Last July, people in Los Alamos and Santa Fe looked toward Bandelier National Monument and saw smoke in the air.

Rather than stomp the lightning-caused San Miguel Fire out quickly, Bandelier National Monument let it burn, a counterintuitive move for an agency that only nine years prior had set the blaze destined to became one of the most destructive fires in recent memory. But it was an example of just how much fire management has changed in the last few decades.

Bandelier’s superintendent, Jason Lott, let the San Miguel Fire burn because the weather conditions were right. Fire resources were available if the park’s fire staff needed help, and the fire occurred in an area park staff had already mapped out as needing treatment to reduce flammable forest material. The San Miguel Wildland Fire burned 1,635 acres in the park and Santa Fe National Forest. It left behind patches of burned and unburned vegetation, exactly what forest ecologists like to see. Bandelier’s fire staff only tamped down the fire when it threatened cultural resources or entered risky areas. “Our goal is to allow lightning-ignited fires to burn naturally within fire-adapted ecosystems when we can do so safely, effectively and efficiently,” said Lott at the time.

In centuries past, nature took care of periodically cleaning house in Bandelier and other southwestern forests, sending fire through every 10 to 25 years to kill weak trees and reduce plant debris on the forest floor. Archaeologists and anthropologists have found evidence of ancient native people setting fires to stimulate grass growth.

Then, after the 1871 fire in Peshtigo, Wis., that killed more than 1,000 people, and the Great Fire of 1910 that burned more than 3 million acres in Washington, Montana and Idaho and killed 78 firefighters, wildfire became an enemy to be stopped. From the early to mid-1900s, fire suppression, grazing and logging interrupted the cycle. Western forests became dense and overgrown. “We’ve changed the landscape so that it doesn’t necessarily function as it traditionally did,” said Richard Bahr, lead fire ecologist for the National Park Service in Boise, Idaho.
━━━━━━━━━━━━━━━━━━━━
Directions for this task:
Reproduce the fire-management passage word for word from "Last July, people" to "last few decades.".
━━━━━━━━━━━━━━━━━━━━
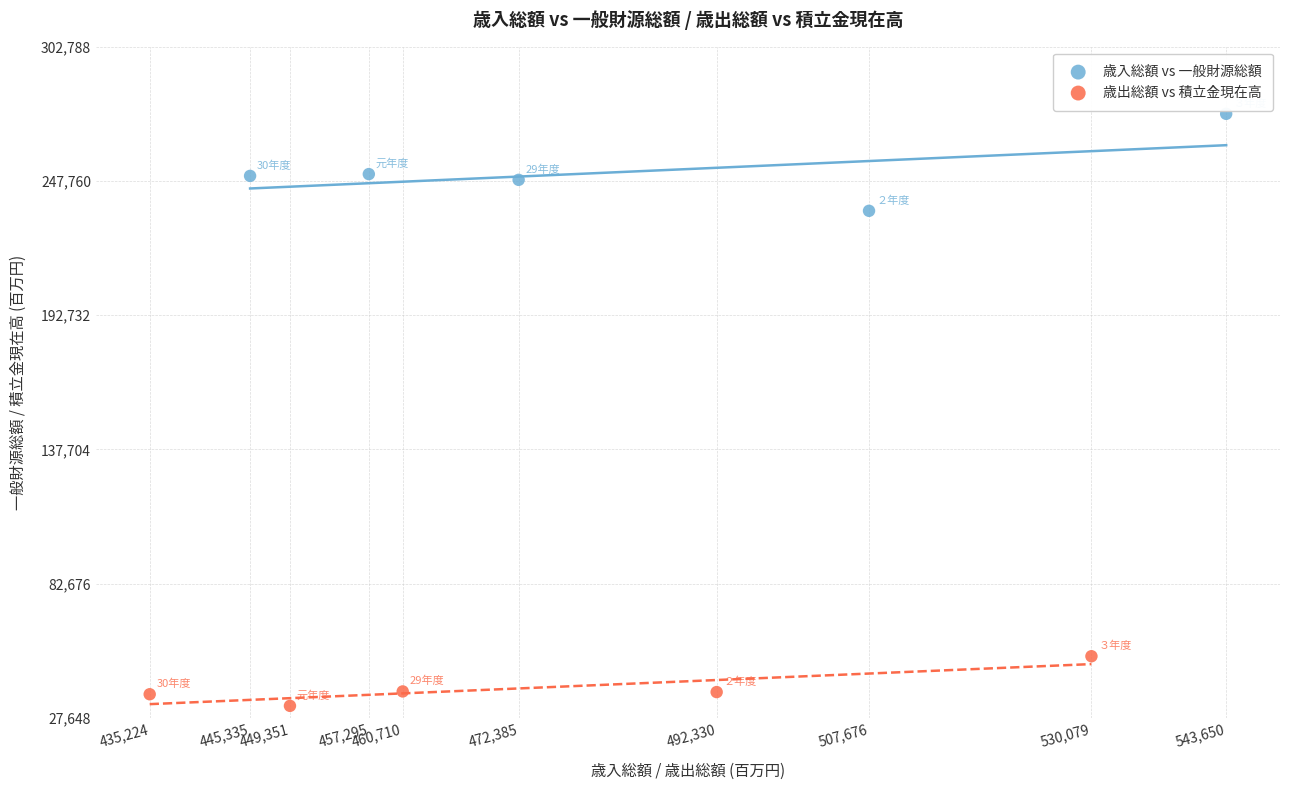

Which series has the largest Y range (max minus min)?

歳入総額 vs 一般財源総額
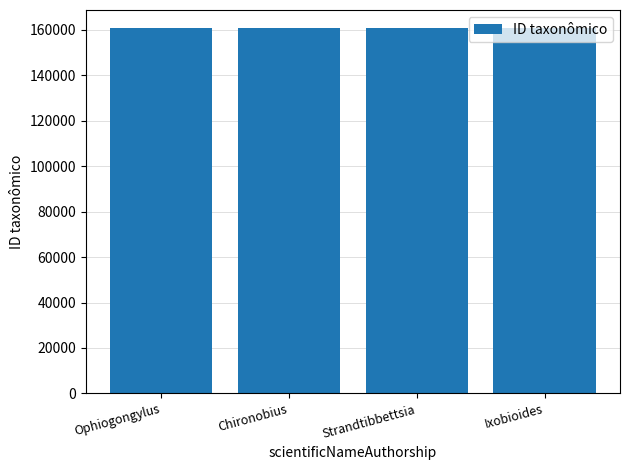

Approximately how many times larger is the value at Ixobioides compared to Strandtibbettsia?

1.0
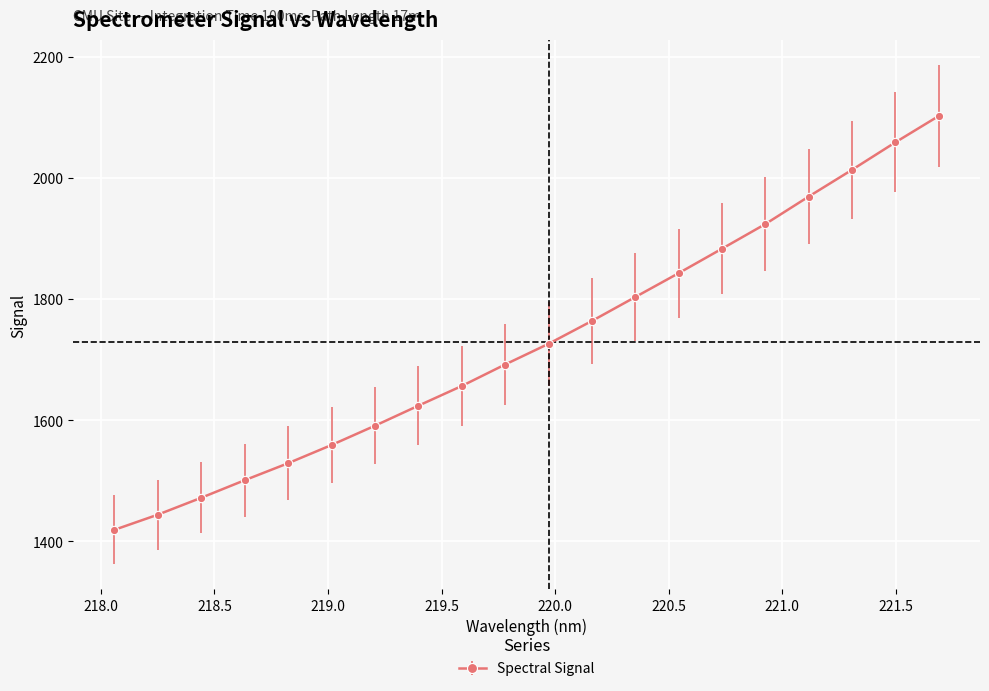

What is the difference between the second highest and minimum values?

639.9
━━━━━━━━━━━━━━━━━━━━
Solution below:
Last July, people in Los Alamos and Santa Fe looked toward Bandelier National Monument and saw smoke in the air.

Rather than stomp the lightning-caused San Miguel Fire out quickly, Bandelier National Monument let it burn, a counterintuitive move for an agency that only nine years prior had set the blaze destined to became one of the most destructive fires in recent memory. But it was an example of just how much fire management has changed in the last few decades.